* _CHECK YOUR UNDERSTANDING_:
1) How would you render this sentence from the post on NBA counting statistics in Spanish: "Our first challenge is that the play-by-play data we’re working with doesn’t treat each type of event equally."
2) In the post on NBA counting statistics, why does the writer consider it worth going back to simple box score numbers after earlier work with plus/minus? Answer in one to three sentences.
3) Extend the post on NBA counting statistics with about two paragraphs that pick up after the code that prints ten rows of player, event type and description.

* _PAGE EXTRACT_:
——
DIY Metrics: Counting up simple statistics
Alrighty! This post got delayed a bit due to real life as well as some challenges with the data. But it’s also an exciting post because we’re finally on the road to generating player-level counting statistics!
Simple Statitistics
This post is focused on simple counting stats or box score statistics that were basically the standard way to discuss NBA players until quite recently. So aggregate numbers of rebounds, assists, steals, etc. We’ve dabbled a bit already with more “advanced” metrics like raw and pace-adjusted plus/minus, so this is in some ways going back to basics. I think it’s worth exploring, however, because many of the things we look at here are key for taking some of the more “advanced” looks that folks like to do.
Cleaning, again.
Our first challenge is that the play-by-play data we’re working with doesn’t treat each type of event equally. For some (e.g., a turnover), there’s a specific tag showing that a turnover occurred. And as far as I can tell, it’s pretty consistent! There’s a column for it and everything. This is what it looks like:
tmp <- read_csv("data/[10-17-2017]-[06-08-2018]-combined-stats.csv") %>%
slice(1:1000)
tmp %>%
select(player, event_type, description) %>%
print(n = 10)
——
* _SUPPLIED MATERIAL_:
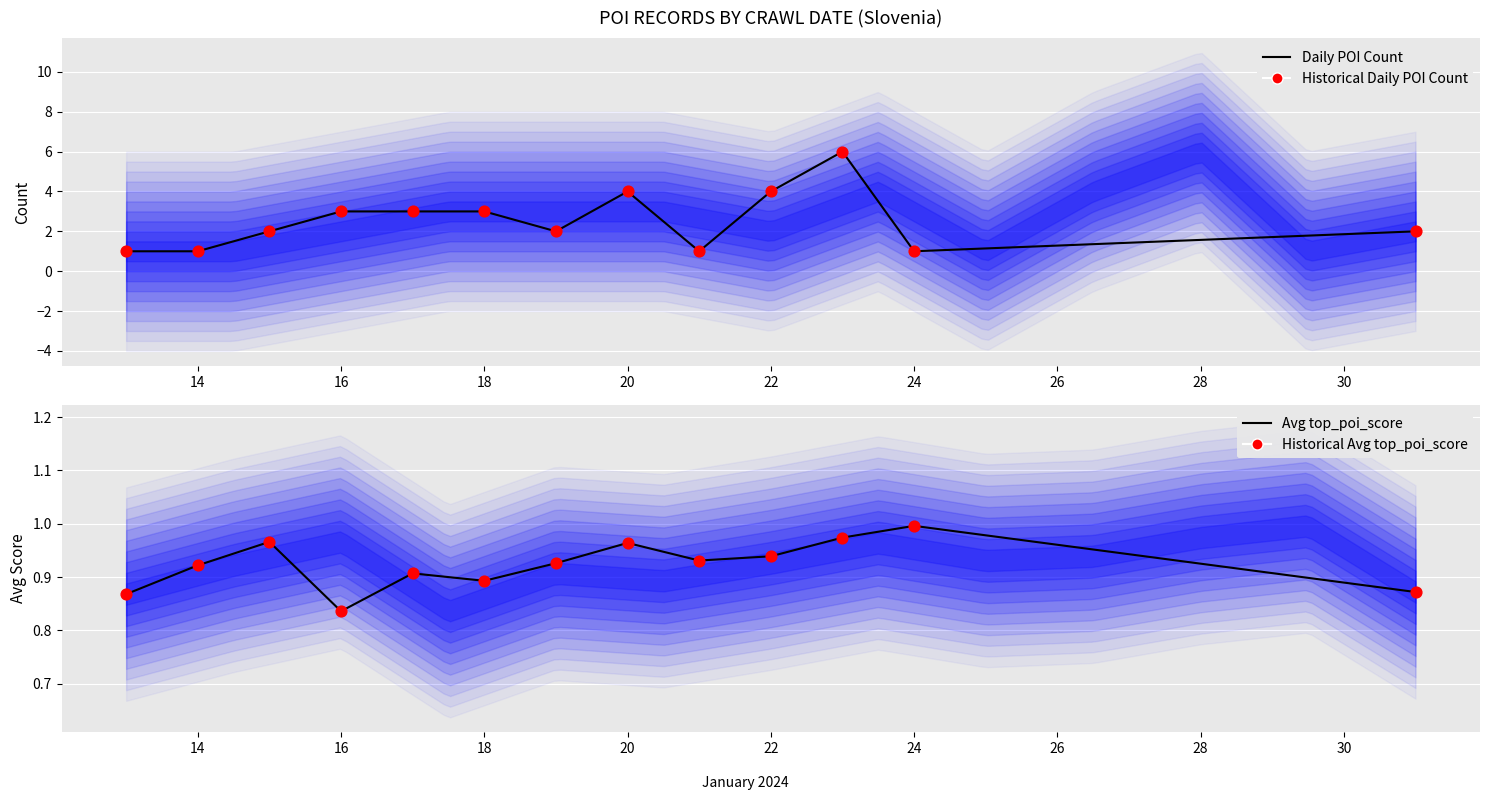

Which series contains the highest Y value?

Daily POI Count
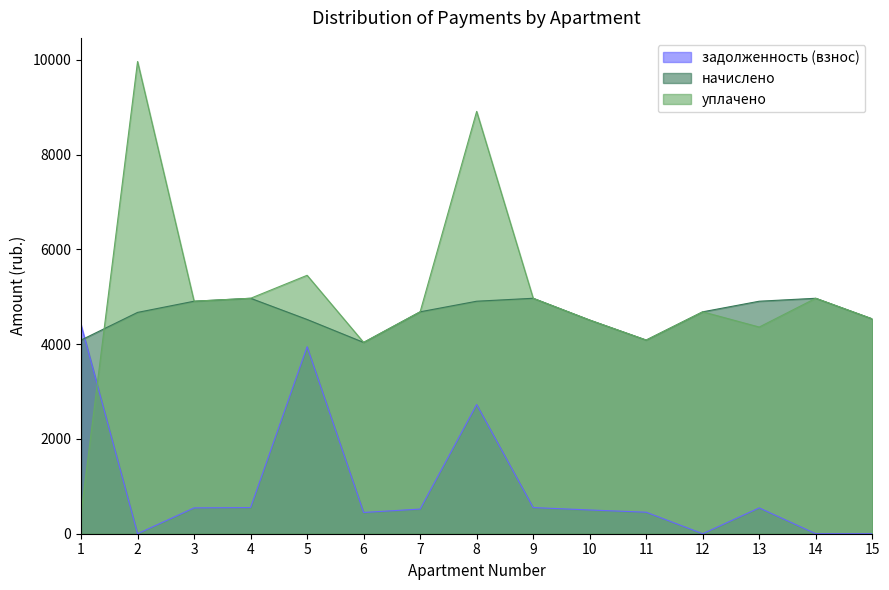

Which category has the highest value in the уплачено series?

2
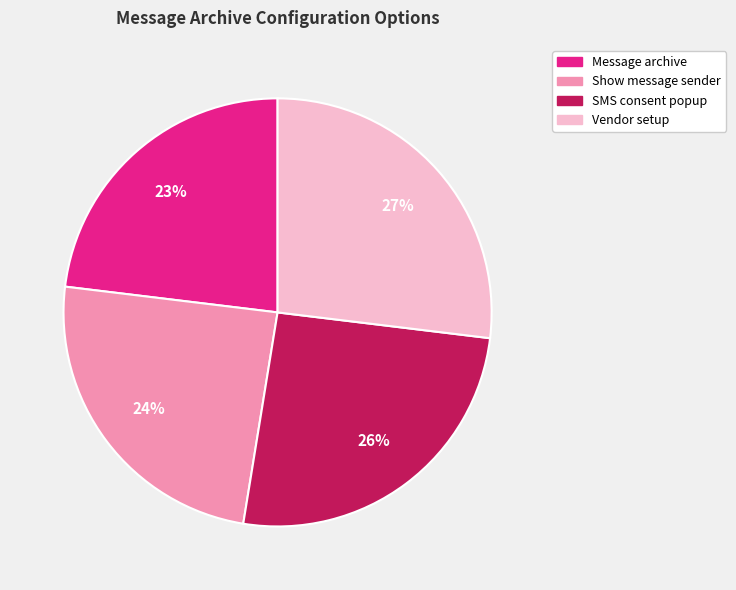

Is there a majority slice in this chart?

No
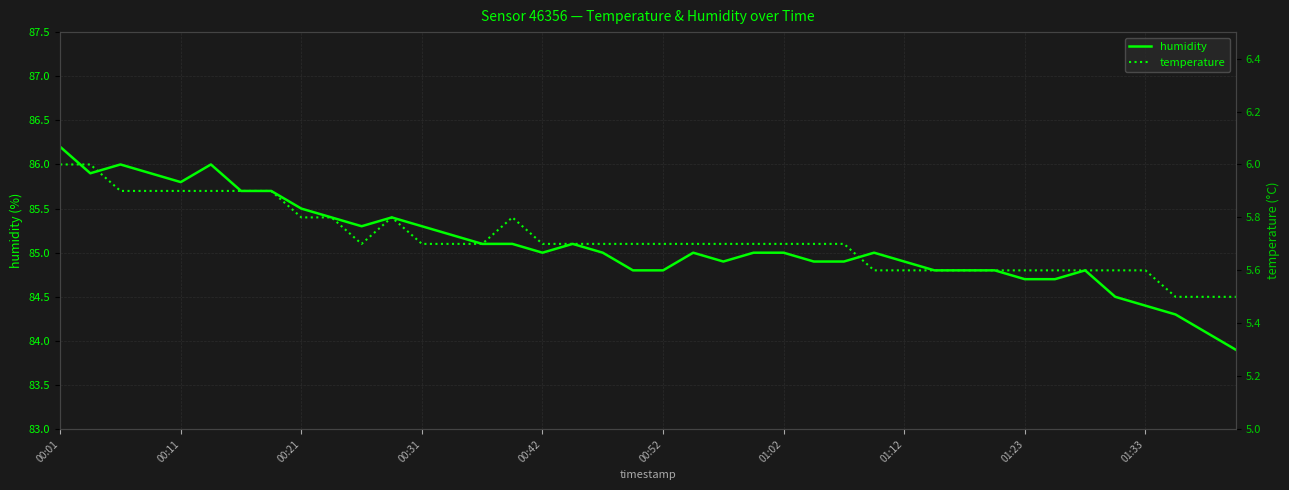

Is it true that humidity equals 84.9 at 01:12?

True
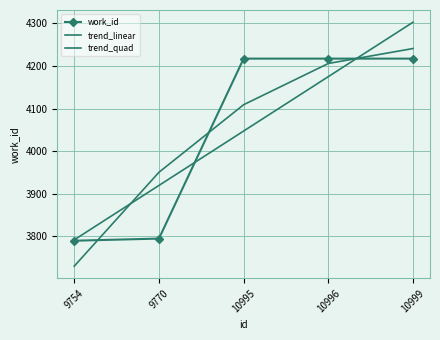

At how many categories does at least one series exceed 3979?

3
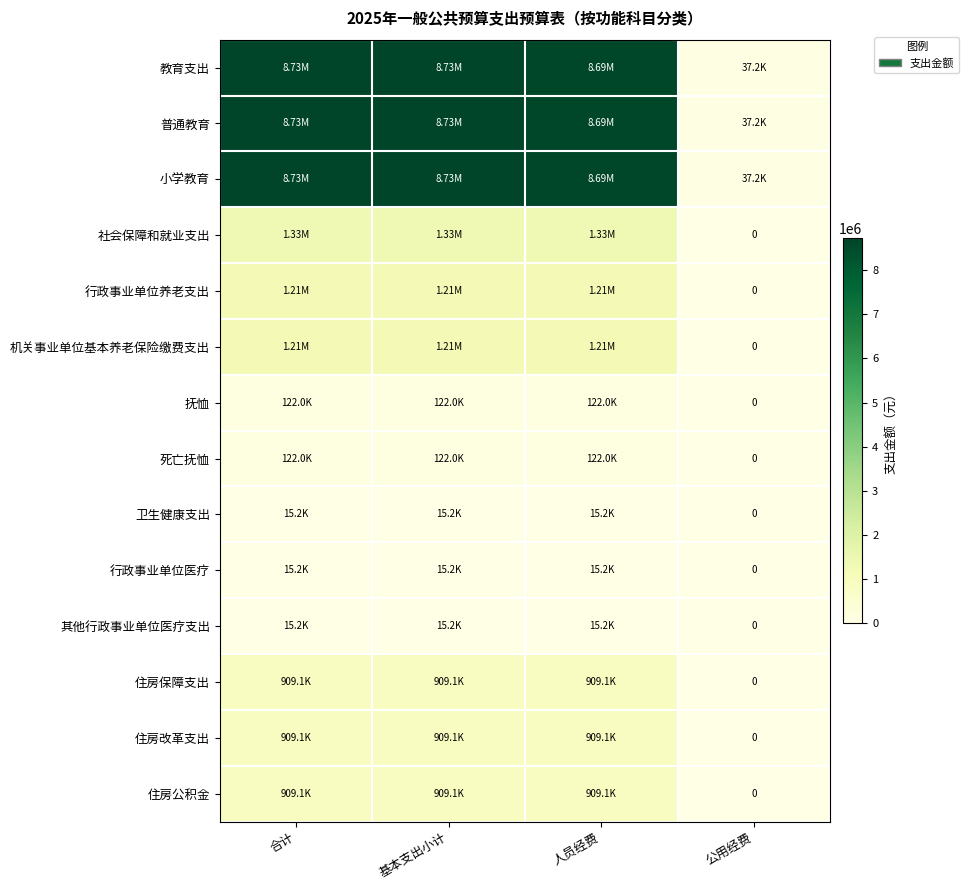

Count the number of data series in this chart.

14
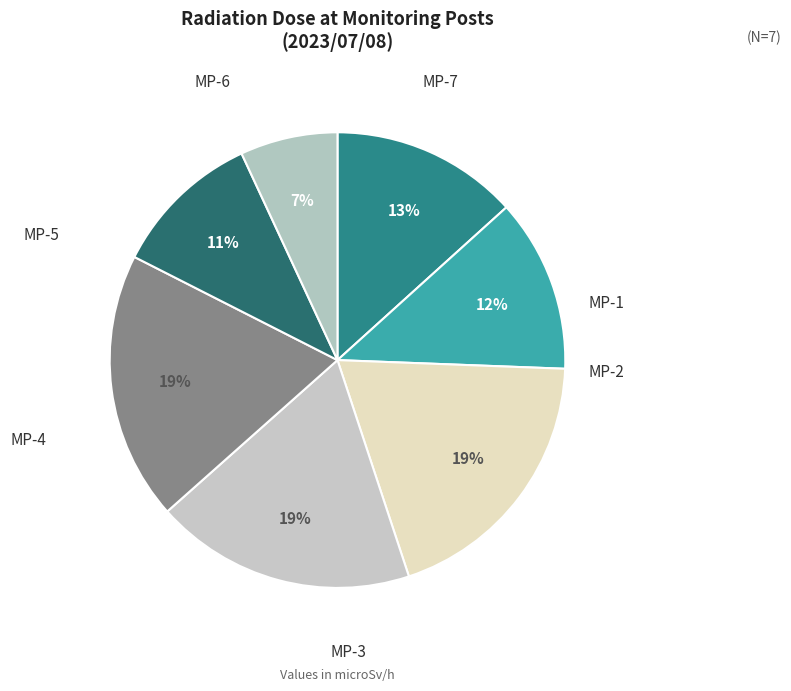

To the nearest percent, what portion does MP-3 represent?

19%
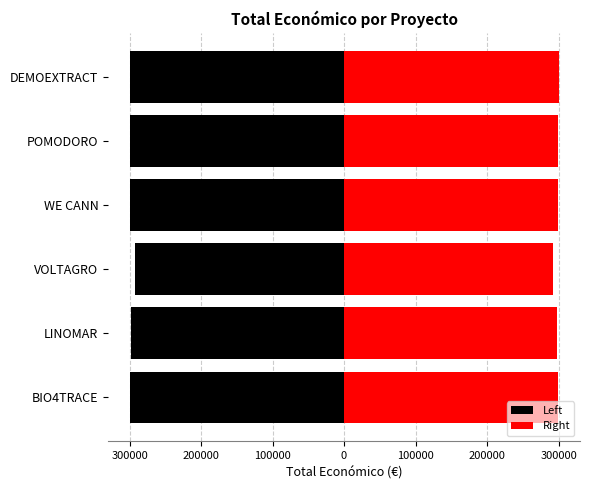

Which series has the largest total across all categories?

Right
——
* _NUMBERED RESPONSES_:
1) Nuestro primer desafío es que los datos jugada a jugada con los que estamos trabajando no tratan por igual cada tipo de evento.

2) Many of the things examined with simple counting statistics are key to the more "advanced" analyses that people like to do.

3)
## # A tibble: 1,000 x 3
## player event_type description
## <chr> <chr> <chr>
## 1 <NA> start of per~ <NA>
## 2 Kevin Love jump ball Jump Ball Love vs. Horford: Tip to Irving
## 3 Kyrie Irving shot Irving 10' Driving Floating Jump Shot (2 PTS~
## 4 Derrick Rose miss Horford BLOCK (1 BLK), MISS Rose 2' Layup
## 5 Al Horford rebound Horford REBOUND (Off:0 Def:1)
## 6 Gordon Hayw~ miss MISS Hayward 25' 3PT Jump Shot
## 7 Derrick Rose rebound Rose REBOUND (Off:0 Def:1)
## 8 Kevin Love miss MISS Love 16' Jump Shot
## 9 Jaylen Brown rebound Brown REBOUND (Off:0 Def:1)
## 10 Jayson Tatum miss MISS Tatum 3' Cutting Layup Shot, James BLOC~
## # ... with 990 more rows
The three columns highlighted above are generally our best bets for information about the play. When we were working with point values directly, there were some other columns of interest, but for anything that isn’t a change in point values, these seem to be where it’s at. As you can see, there’s information on whether there was a TO, whether someone got a rebound, block, etc. So what we need to do is extract that.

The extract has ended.